Unlike Hawley, who could tap Trump or any number of Republican congressional leaders who could be helpful in Missouri, McCaskill is unlikely to ask Democratic Senate Leader Chuck Schumer or House Democratic Leader Nancy Pelosi in to sway voters. Even former President Barack Obama, who twice lost Missouri, may not be as popular a surrogate in the Show-Me State as his wife, former first lady Michelle Obama, would be.
And like-minded red-state Democratic senators who might have a centrist appeal in Missouri — such as Joe Manchin of West Virginia or Jon Tester of Montana — face re-election themselves and therefore can’t be surrogates for each other.
President Donald Trump arrives in St. Louis for tax speech Missouri Gov. Eric Greitens (left) and State Attorney General Josh Hawley talk before the arrival of President Donald Trump at St. Louis Lambert International Airport on Nov. 29. Photo by Robert Cohen, email@example.com
On the other hand, some in McCaskill’s orbit believe that it could be an underappreciated advantage for McCaskill to be seen as the last big-name Democrat standing in the way of turning the upper echelon of Missouri politics entirely over to Republicans.
• Trump is more popular in Missouri than he is nationally, and he has promised to campaign for Hawley in the state.
“Trump’s approval rating is tanking nationally, but it is much more stable in Missouri,” Walling said. “If he maintains the status quo, McCaskill could have a harder time. Still, she’s the pro in this contest. She’s battled and won before and she has a ton of money.”
To Hawley’s advantage, he has not been caught in the national fight between establishment Republicans and a populist, nationalist insurgency led by Trump adviser Steve Bannon. That split contributed to Jones’ victory in Alabama, and is something all Republican candidates could potentially face in ’18.

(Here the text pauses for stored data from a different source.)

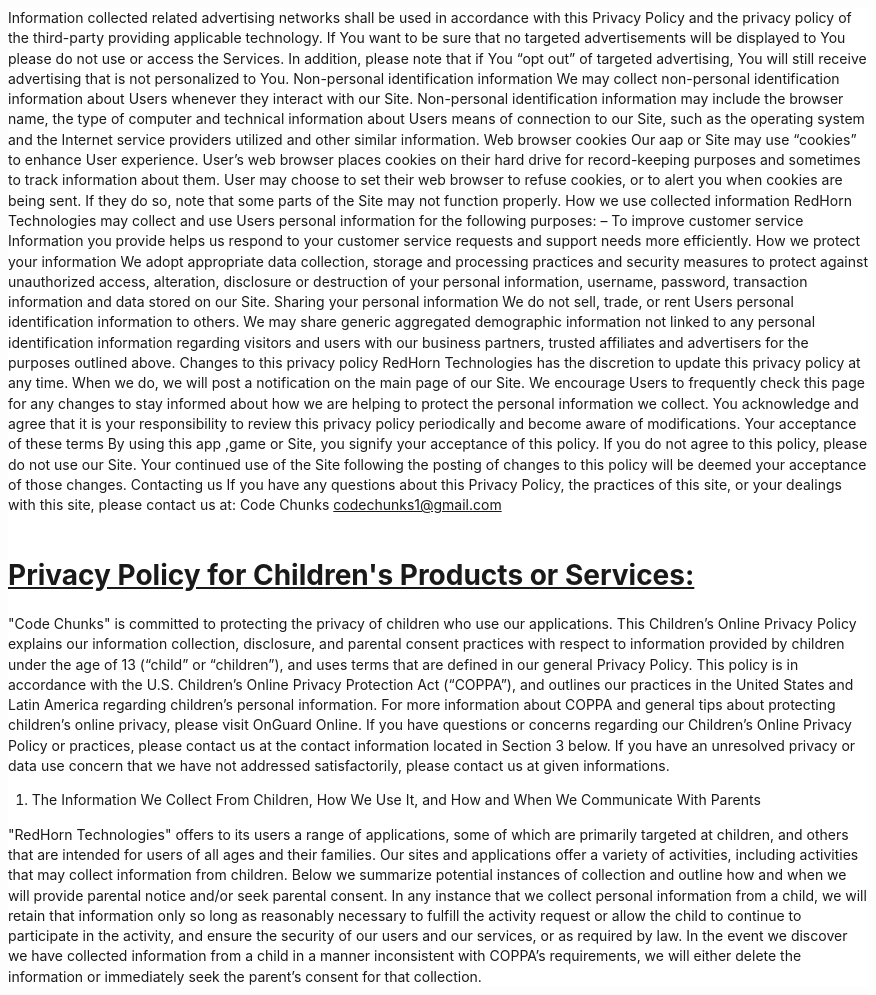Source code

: Information collected related advertising networks shall be used in accordance with this Privacy Policy and the privacy policy of the third-party providing applicable technology. If You want to be sure that no targeted advertisements will be displayed to You please do not use or access the Services. In addition, please note that if You “opt out” of targeted advertising, You will still receive advertising that is not personalized to You. Non-personal identification information We may collect non-personal identification information about Users whenever they interact with our Site. Non-personal identification information may include the browser name, the type of computer and technical information about Users means of connection to our Site, such as the operating system and the Internet service providers utilized and other similar information. Web browser cookies Our aap or Site may use “cookies” to enhance User experience. User’s web browser places cookies on their hard drive for record-keeping purposes and sometimes to track information about them. User may choose to set their web browser to refuse cookies, or to alert you when cookies are being sent. If they do so, note that some parts of the Site may not function properly. How we use collected information RedHorn Technologies may collect and use Users personal information for the following purposes: – To improve customer service Information you provide helps us respond to your customer service requests and support needs more efficiently. How we protect your information We adopt appropriate data collection, storage and processing practices and security measures to protect against unauthorized access, alteration, disclosure or destruction of your personal information, username, password, transaction information and data stored on our Site. Sharing your personal information We do not sell, trade, or rent Users personal identification information to others. We may share generic aggregated demographic information not linked to any personal identification information regarding visitors and users with our business partners, trusted affiliates and advertisers for the purposes outlined above. Changes to this privacy policy RedHorn Technologies has the discretion to update this privacy policy at any time. When we do, we will post a notification on the main page of our Site. We encourage Users to frequently check this page for any changes to stay informed about how we are helping to protect the personal information we collect. You acknowledge and agree that it is your responsibility to review this privacy policy periodically and become aware of modifications. Your acceptance of these terms By using this app ,game or Site, you signify your acceptance of this policy. If you do not agree to this policy, please do not use our Site. Your continued use of the Site following the posting of changes to this policy will be deemed your acceptance of those changes. Contacting us If you have any questions about this Privacy Policy, the practices of this site, or your dealings with this site, please contact us at: Code Chunks codechunks1@gmail.com

<b><h1><u>Privacy Policy for Children's Products or Services:</u></h1></b>

"Code Chunks" is committed to protecting the privacy of children who use our applications. This Children’s Online Privacy Policy explains our information collection, disclosure, and parental consent practices with respect to information provided by children under the age of 13 (“child” or “children”), and uses terms that are defined in our general Privacy Policy. This policy is in accordance with the U.S. Children’s Online Privacy Protection Act (“COPPA”), and outlines our practices in the United States and Latin America regarding children’s personal information. For more information about COPPA and general tips about protecting children’s online privacy, please visit OnGuard Online.
If you have questions or concerns regarding our Children’s Online Privacy Policy or practices, please contact us at the contact information located in Section 3 below. If you have an unresolved privacy or data use concern that we have not addressed satisfactorily, please contact us at given informations.

1. The Information We Collect From Children, How We Use It, and How and When We Communicate With Parents


"RedHorn Technologies" offers to its users a range of applications, some of which are primarily targeted at children, and others that are intended for users of all ages and their families. Our sites and applications offer a variety of activities, including activities that may collect information from children. Below we summarize potential instances of collection and outline how and when we will provide parental notice and/or seek parental consent. In any instance that we collect personal information from a child, we will retain that information only so long as reasonably necessary to fulfill the activity request or allow the child to continue to participate in the activity, and ensure the security of our users and our services, or as required by law. In the event we discover we have collected information from a child in a manner inconsistent with COPPA’s requirements, we will either delete the information or immediately seek the parent’s consent for that collection.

Will Hawley’s primary opponents — ex-Libertarian Austin Petersen, Navy veteran Courtland Sykes, and former Air Force pilot Tony Monetti — force Hawley to defend a Republican establishment that Trump repeatedly attacks?
“Hawley so far has successfully negotiated the slowly growing divide between the traditional Republicans and the insurgents,” said Dave Robertson, chair of the Department of Political Science at the University of Missouri-St. Louis. “But that crack is going to widen, and like all Republican candidates in 2018, Hawley will have a harder time negotiating it — especially since he, like all Republican candidates, will be characterized as President Trump’s loyal enabler-to-be.”
The Trump factor
McCaskill said she believes Trump will be a two-sided motivator.

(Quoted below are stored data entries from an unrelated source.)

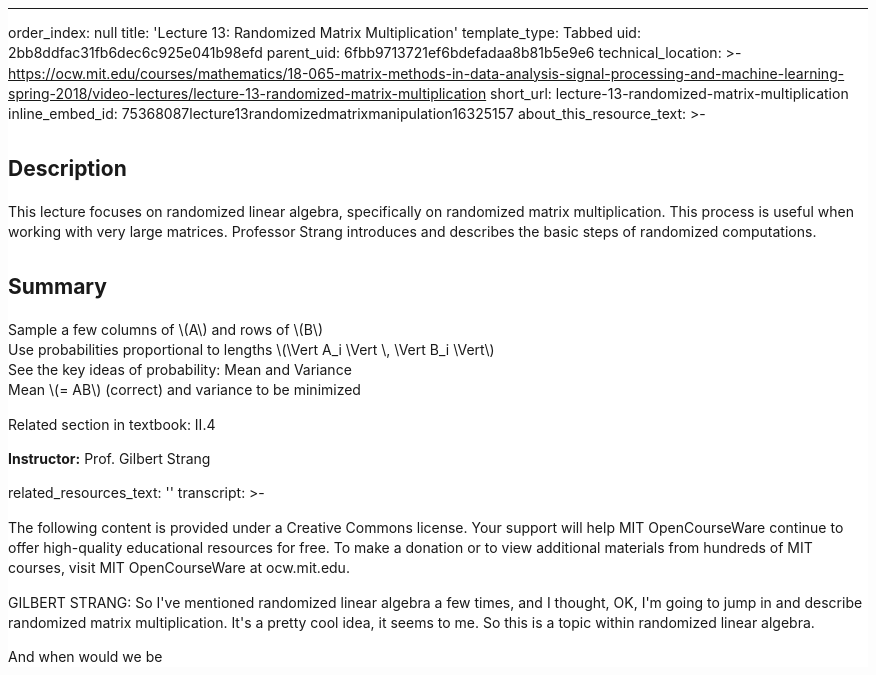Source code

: ---
order_index: null
title: 'Lecture 13: Randomized Matrix Multiplication'
template_type: Tabbed
uid: 2bb8ddfac31fb6dec6c925e041b98efd
parent_uid: 6fbb9713721ef6bdefadaa8b81b5e9e6
technical_location: >-
  https://ocw.mit.edu/courses/mathematics/18-065-matrix-methods-in-data-analysis-signal-processing-and-machine-learning-spring-2018/video-lectures/lecture-13-randomized-matrix-multiplication
short_url: lecture-13-randomized-matrix-multiplication
inline_embed_id: 75368087lecture13randomizedmatrixmanipulation16325157
about_this_resource_text: >-
  <h2 class="subhead">Description</h2> <p>This lecture focuses on randomized
  linear algebra, specifically on randomized matrix multiplication. This process
  is useful when working with very large matrices. Professor Strang introduces
  and describes the basic steps of randomized computations.</p> <h2
  class="subhead">Summary</h2> <p>Sample a few columns of \(A\) and rows of
  \(B\)<br /> Use probabilities proportional to lengths \(\Vert A_i \Vert \,
  \Vert B_i \Vert\)<br /> See the key ideas of probability: Mean and Variance<br
  /> Mean&nbsp;\(= AB\) (correct) and&nbsp;variance to be minimized</p>
  <p>Related section in textbook: II.4</p> <p><strong>Instructor:</strong> Prof.
  Gilbert Strang</p>
related_resources_text: ''
transcript: >-
  <p><span m="1550">The</span> <span m="1640">following</span> <span
  m="2090">content</span> <span m="2600">is</span> <span
  m="2720">provided</span> <span m="3170">under</span> <span m="3380">a</span>
  <span m="3440">Creative</span> <span m="3920">Commons</span> <span
  m="4310">license.</span> <span m="5310">Your</span> <span
  m="5390">support</span> <span m="5900">will</span> <span m="6050">help</span>
  <span m="6320">MIT</span> <span m="6770">OpenCourseWare</span> <span
  m="7520">continue</span> <span m="8029">to</span> <span m="8180">offer</span>
  <span m="8720">high-quality</span> <span m="9200">educational</span> <span
  m="9860">resources</span> <span m="10430">for</span> <span
  m="10550">free.</span> <span m="11610">To</span> <span m="11630">make</span>
  <span m="11840">a</span> <span m="11900">donation</span> <span
  m="12680">or</span> <span m="12800">to</span> <span m="12950">view</span>
  <span m="13160">additional</span> <span m="13550">materials</span> <span
  m="14180">from</span> <span m="14360">hundreds</span> <span
  m="14690">of</span> <span m="14810">MIT</span> <span m="15170">courses,</span>
  <span m="16470">visit</span> <span m="16670">MIT</span> <span
  m="17180">OpenCourseWare</span> <span m="18140">at</span> <span
  m="18290">ocw.mit.edu.</span></p><p><span m="22830">GILBERT STRANG:</span>
  <span m="22915">So</span> <span m="23000">I've</span> <span
  m="23120">mentioned</span> <span m="25220">randomized</span> <span
  m="26210">linear</span> <span m="26570">algebra</span> <span
  m="27020">a</span> <span m="27080">few</span> <span m="27350">times,</span>
  <span m="27890">and</span> <span m="28040">I</span> <span
  m="28220">thought,</span> <span m="28610">OK,</span> <span
  m="28970">I'm</span> <span m="29150">going</span> <span m="29270">to</span>
  <span m="29390">jump</span> <span m="29840">in</span> <span
  m="30350">and</span> <span m="32280">describe</span> <span
  m="33720">randomized</span> <span m="34860">matrix</span> <span
  m="35430">multiplication.</span> <span m="36390">It's</span> <span
  m="36600">a</span> <span m="37080">pretty</span> <span m="37440">cool</span>
  <span m="37890">idea,</span> <span m="38145">it</span> <span
  m="38400">seems</span> <span m="38790">to</span> <span m="38910">me.</span>
  <span m="40710">So</span> <span m="41010">this</span> <span
  m="41250">is</span> <span m="41410">a</span> <span m="42300">topic</span>
  <span m="42780">within</span> <span m="43350">randomized</span> <span
  m="44160">linear</span> <span m="44550">algebra.</span></p><p><span
  m="45640">And</span> <span m="45720">when</span> <span m="46020">would</span>
  <span m="46230">we</span> <span m="46380">be</span> <span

Trump “can be a great help to Josh Hawley” in a Republican primary, she said, but “once it is the general election I think it is a little bit more of a mixed bag. Because he certainly is motivating to a lot of voters who disagree with him, and ultimately elections, especially nonpresidential elections — a whole lot depends on enthusiasm.”
Peter Hart, who conducts polls for the Wall Street Journal and NBC News, said that Trump’s average of 40 percent job approval for the year was a new low for a new president.

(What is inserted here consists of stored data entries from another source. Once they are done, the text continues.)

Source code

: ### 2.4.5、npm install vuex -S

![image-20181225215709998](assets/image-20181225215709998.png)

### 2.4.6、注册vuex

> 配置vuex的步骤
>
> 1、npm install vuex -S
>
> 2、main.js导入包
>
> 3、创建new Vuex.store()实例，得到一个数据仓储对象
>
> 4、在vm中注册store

Trump “lost the support and respect of a majority of Americans in his first year as president,” and because of that and the passage of an unpopular tax-cut bill, Democrats enter 2018 with a more motivated base than Republicans do.
“Voters wanted change, not chaos,” Hart said. “In a time when the country needs to heal and unite, President Trump has taken Americans’ collective pain — whether from Charlottesville, Puerto Rico, or Las Vegas — and found a way to cleave us further.”
But Republicans, Hart said, “seem to be on board with both his agenda and his persona for the 2018 congressional election. For now, it looks like a rocky road ahead.”